Looking now, specifically at information and how it exists, the way I see it, the absence of information (any information) does change things, and its "presence" does mean that different things happen, which is why I'm postulating that it is the cause of an effect (even if not in physical terms).

However, as you pointed out, the existence of information (which is proved by anything or anyone being able to interpret it) requires a form in which it is expressed, a physical (as defined in my first post) medium that "stores" it.

(though I would specify "as we know it", because we can not conceptualise interpreting information out of "empty space" (wanted ot say "thin air", but need to be precise :p), that doesn't mean it's not possible)

Anyway, what I would like to point out is that the form which contains information (and or expresses it, making it possible to be read / interpreted) is irrelevant to its existence but is relevant to it being interpreted since anything I can think of (from a human mind to a organic sense to a computer or electronic receptor) is bound to interpret information in specific forms.

Example :

whether the ideas of Socrates, as written down by Plato are expressed in a book or on the internet, by sound or in any other way, in english, french, japanese, arabic or ancient symbols is irrelevant provided that that form can be read, if it is read, then the "information" manifests itself within the interpreter's system in a way that is (all other things being the same) identical irrespective of the form.

other example :

whether the following information "two planes have flown into the twin towers" is expressed in one form or another, even as images on a tv screen, provided the message is read and understood, it "comes out" as identical.

Which makes me think / conclude that if information requires a medium, that medium's relevance is only one sided, uni directional.
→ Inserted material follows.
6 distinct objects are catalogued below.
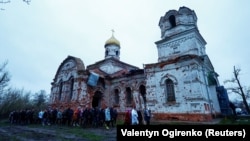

That is, it is only relevant because anything or anyone reading information requires that information to be in specific forms in the first place.

Which then means that the form itself is irrelevant. Though it's (I think) impossible to demonstrate that the medium in which information is stored and expressed doesn't even need to exist for that information to exist, I think it is possible to demonstrate that because it can be one form or another, with an infinite number of possibilities, none of which change the "properties" (if we can call them that) of the information itself, it is safe to say that "the information is not the medium and the medium is not the information".

Lastly, since (as far as I know, except in Quantum Mechanics, though I know even less about QM) physical explanations, descriptions, measurements of events and the causality between one event and another require specific forms in each cases with specific properties, I also conclude that the existence and causality of information can not be explained in such a way.

Example :

It takes a specific amount of gravity, a specific measure of nuclear force and/or electromagnetism in a specifc combination to cause a specific event.

One unique, specific event can not be caused by different measures and combinations of each.

(I don't know this, it's intuition only, but it sounds right. Think I could research and show this according to generally accepted physics theories).

I'm also thinking the relation of an object between mass and energy is always constant (e=mc2). Which means each state of anything that has mass and energy is specific as well.

Whereas here, we have one event which physical properties I am (and anyone I've talked to is) unable to define, measure or even describe, and which exists in a manner that is identical irrrespective of the form in which it manifests itself.